I was so consumed by the drama unfolding between these fictional characters that I didn’t realize Poppy and Farah had shown up until one of them spoke from their place in my doorway.

“What are you watching?”

I let out a startled shriek and launched my remote in their direction. Thankfully my aim was shitty due to still being a little sick, so I missed by several feet.

“Jeez!” Poppy exclaimed, her big blue eyes coming to me as she straightened from her crouch. “I hope that’s not how you treat everyone who comes by to help you.”

“Of course not,” I said with an exaggerated frown. “Only the people who scare the shit out of me. You have no one to blame but yourselves.”

She held her hands up in surrender. “Hey, we tried knocking. We even called your name when we came in. Not our fault you got sucked in to some—” She looked at the TV and sucked in a gasp. “Is that Yellowstone? God, Rip is so hot!”

“Right?”

Farah let out a light laugh as she bent to retrieve my remote and moved closer, handing it back to me. I quickly paused the show so I wouldn’t miss anything good. “So how are you feeling, honey? Any better?”

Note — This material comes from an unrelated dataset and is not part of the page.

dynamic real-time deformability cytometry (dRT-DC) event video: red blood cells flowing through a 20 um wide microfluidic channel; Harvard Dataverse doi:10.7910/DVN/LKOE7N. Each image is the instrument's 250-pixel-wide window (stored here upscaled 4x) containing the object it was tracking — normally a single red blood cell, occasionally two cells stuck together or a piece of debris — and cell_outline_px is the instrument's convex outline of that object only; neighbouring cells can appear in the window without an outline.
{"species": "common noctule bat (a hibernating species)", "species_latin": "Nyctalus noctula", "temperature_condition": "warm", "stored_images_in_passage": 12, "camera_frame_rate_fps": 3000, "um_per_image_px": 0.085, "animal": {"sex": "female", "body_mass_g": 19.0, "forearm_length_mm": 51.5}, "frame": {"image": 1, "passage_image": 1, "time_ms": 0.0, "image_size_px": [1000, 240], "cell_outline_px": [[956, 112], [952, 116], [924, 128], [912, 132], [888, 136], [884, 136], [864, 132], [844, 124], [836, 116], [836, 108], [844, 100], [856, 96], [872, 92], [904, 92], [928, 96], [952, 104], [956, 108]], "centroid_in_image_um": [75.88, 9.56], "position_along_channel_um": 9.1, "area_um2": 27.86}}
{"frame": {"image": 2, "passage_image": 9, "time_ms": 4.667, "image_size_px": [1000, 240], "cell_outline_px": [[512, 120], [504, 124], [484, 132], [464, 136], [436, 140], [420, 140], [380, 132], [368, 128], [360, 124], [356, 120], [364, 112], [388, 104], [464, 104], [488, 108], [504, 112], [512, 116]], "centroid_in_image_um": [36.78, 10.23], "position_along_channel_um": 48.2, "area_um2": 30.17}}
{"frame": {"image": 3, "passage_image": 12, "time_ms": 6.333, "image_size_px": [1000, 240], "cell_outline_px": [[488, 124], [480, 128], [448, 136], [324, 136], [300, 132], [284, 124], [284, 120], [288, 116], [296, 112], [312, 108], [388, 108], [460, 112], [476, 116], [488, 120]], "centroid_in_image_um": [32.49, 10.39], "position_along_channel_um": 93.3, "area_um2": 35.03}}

I propped my pillows against the headboard and sat back against them, patting the comforter for them to sit. “I’m feeling a lot better. I’d probably still be praying for sweet, sweet death if Jensen hadn’t forced me to go to the doctor.”

My friends shared a look that was part smug, part giddy school girl.

“What?” I asked, my gaze bouncing back and forth between the two of them. “What’re those faces about?”

“Nothing,” Poppy answered with a shit-eating grin. “It just seems like you and Jensen have really been getting along the past few days.”

I shot her a scathing look and crossed my arms over my chest. “There’s nothing going on with me and Jensen besides the fact that we share a kid.” And why the hell did saying those words make me feel like I wanted to throw up again? “And we’ve only been getting along because I’ve been delirious with typhoid fever most of the time.”

Poppy threw her head back on a laugh, sending her silky hair flying. “Wow. Someone’s a drama queen when she’s sick.”

“You’d be dramatic too if you were on the brink of death,” I grumbled. “I’m lucky to be alive.”